🤖 AI Summary
In real-time human-AI collaboration, AI struggles to accurately model humans’ dynamic and heterogeneous mental states—such as domain-specific intentions—without direct communication, resulting in poor adaptability. To address this, we propose a dual-process, multi-scale Theory of Mind (ToM) framework grounded in large language models (LLMs), which incorporates “fast/slow” dual-system cognitive principles. The slow reasoning system integrates multi-scale mental modules to enable hierarchical and dynamic modeling of human intent. Crucially, the framework operates without explicit human feedback, significantly enhancing AI’s robustness to unseen human behaviors. Experiments demonstrate substantial improvements over baseline methods in both collaborative efficiency and intent recognition accuracy. Ablation studies confirm the indispensable role of the multi-scale modules within the slow system. This work establishes a novel paradigm for interpretable and adaptive human-AI collaboration.
📝 Abstract
Real-time human-artificial intelligence (AI) collaboration is crucial yet challenging, especially when AI agents must adapt to diverse and unseen human behaviors in dynamic scenarios. Existing large language model (LLM) agents often fail to accurately model the complex human mental characteristics such as domain intentions, especially in the absence of direct communication.

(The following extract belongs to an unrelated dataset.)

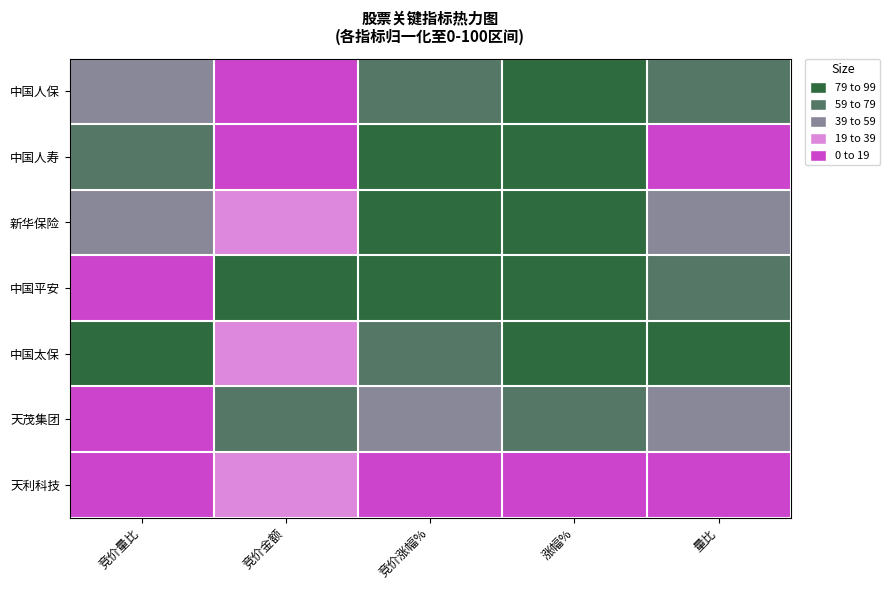

At which category does the chart reach its minimum across all series?

竞价金额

To address this limitation, we propose a novel dual process multi-scale theory of mind (DPMT) framework, drawing inspiration from cognitive science dual process theory. Our DPMT framework incorporates a multi-scale theory of mind (ToM) module to facilitate robust human partner modeling through mental characteristic reasoning. Experimental results demonstrate that DPMT significantly enhances human-AI collaboration, and ablation studies further validate the contributions of our multi-scale ToM in the slow system.